- [EXERCISE DESCRIPTION] Reproduce, without any change, the lines of the records beginning with the line that contains "Аккуратно несем воду в ванную и выливаем в" and continuing through the line that contains "отложениями: горячая вода".
* * * *
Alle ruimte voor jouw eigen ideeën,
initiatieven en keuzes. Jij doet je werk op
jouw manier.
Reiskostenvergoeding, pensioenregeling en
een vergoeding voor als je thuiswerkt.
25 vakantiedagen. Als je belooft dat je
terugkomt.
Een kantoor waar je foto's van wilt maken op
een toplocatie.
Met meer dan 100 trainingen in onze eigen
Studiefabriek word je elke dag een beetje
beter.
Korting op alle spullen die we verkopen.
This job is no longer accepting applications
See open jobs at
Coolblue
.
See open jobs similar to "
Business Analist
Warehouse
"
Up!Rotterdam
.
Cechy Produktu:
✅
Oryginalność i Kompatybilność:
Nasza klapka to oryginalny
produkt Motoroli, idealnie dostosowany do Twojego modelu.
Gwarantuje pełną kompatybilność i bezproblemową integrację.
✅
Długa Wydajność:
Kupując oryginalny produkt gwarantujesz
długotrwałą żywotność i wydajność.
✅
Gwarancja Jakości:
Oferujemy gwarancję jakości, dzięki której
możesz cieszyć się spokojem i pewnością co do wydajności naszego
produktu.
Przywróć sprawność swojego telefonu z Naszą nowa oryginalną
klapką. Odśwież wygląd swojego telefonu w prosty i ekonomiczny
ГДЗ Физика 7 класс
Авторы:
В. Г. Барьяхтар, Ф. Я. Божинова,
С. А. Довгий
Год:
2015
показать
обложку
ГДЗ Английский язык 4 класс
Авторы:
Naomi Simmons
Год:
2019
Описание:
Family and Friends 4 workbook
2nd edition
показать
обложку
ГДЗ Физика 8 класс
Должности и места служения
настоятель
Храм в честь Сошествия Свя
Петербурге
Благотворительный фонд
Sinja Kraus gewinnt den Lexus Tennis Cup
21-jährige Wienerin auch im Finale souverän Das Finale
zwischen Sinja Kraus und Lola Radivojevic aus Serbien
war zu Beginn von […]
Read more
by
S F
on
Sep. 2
* * * *
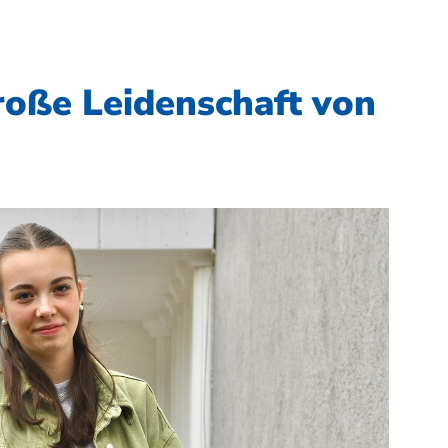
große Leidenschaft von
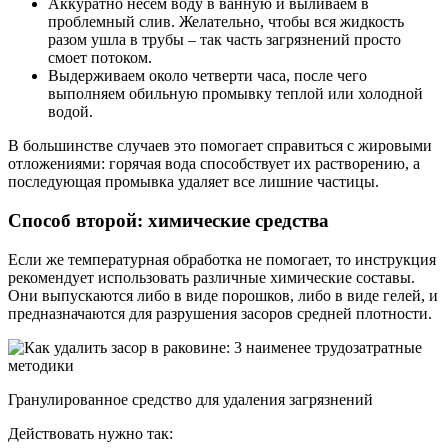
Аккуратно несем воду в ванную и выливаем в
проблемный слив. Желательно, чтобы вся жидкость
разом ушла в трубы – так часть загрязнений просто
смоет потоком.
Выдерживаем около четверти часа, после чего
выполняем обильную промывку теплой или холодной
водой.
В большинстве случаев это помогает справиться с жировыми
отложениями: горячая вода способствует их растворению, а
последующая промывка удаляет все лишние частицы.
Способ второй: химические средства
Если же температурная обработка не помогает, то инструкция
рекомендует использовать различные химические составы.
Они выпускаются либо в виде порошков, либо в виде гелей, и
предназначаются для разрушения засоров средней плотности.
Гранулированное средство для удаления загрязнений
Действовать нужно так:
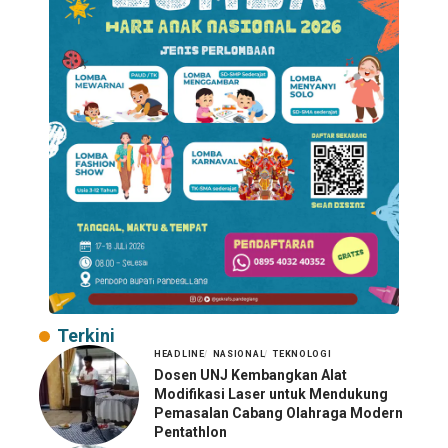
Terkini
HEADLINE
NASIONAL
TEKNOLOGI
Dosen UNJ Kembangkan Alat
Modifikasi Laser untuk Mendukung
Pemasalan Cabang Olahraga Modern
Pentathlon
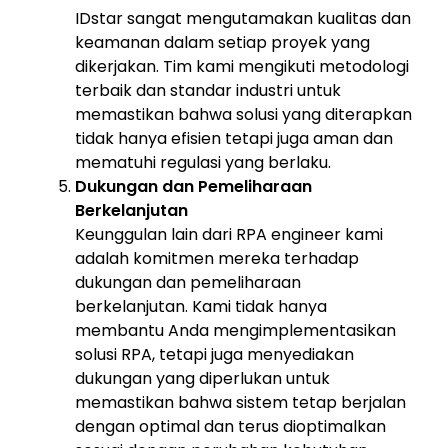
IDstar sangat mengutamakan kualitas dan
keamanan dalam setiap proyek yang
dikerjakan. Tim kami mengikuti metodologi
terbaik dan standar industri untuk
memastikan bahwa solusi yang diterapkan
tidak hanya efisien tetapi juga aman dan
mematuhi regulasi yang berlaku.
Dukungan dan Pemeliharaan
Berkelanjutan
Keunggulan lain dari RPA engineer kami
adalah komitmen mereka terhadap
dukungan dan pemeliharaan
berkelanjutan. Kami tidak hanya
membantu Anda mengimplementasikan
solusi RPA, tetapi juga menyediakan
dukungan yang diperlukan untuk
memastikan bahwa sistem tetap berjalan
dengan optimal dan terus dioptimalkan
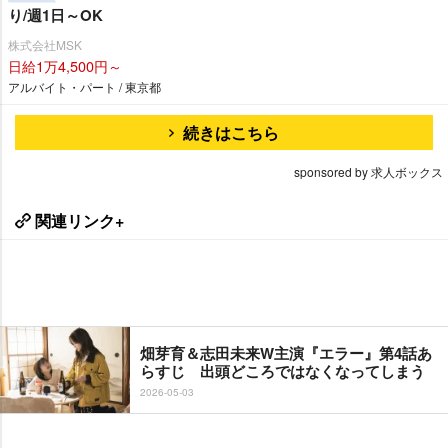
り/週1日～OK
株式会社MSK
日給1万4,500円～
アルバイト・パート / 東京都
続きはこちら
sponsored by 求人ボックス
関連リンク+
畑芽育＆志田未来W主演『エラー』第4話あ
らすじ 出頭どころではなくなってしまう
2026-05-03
* * * *
- [SOLUTION FOR THIS TASK]
Аккуратно несем воду в ванную и выливаем в
проблемный слив. Желательно, чтобы вся жидкость
разом ушла в трубы – так часть загрязнений просто
смоет потоком.
Выдерживаем около четверти часа, после чего
выполняем обильную промывку теплой или холодной
водой.
В большинстве случаев это помогает справиться с жировыми
отложениями: горячая вода способствует их растворению, а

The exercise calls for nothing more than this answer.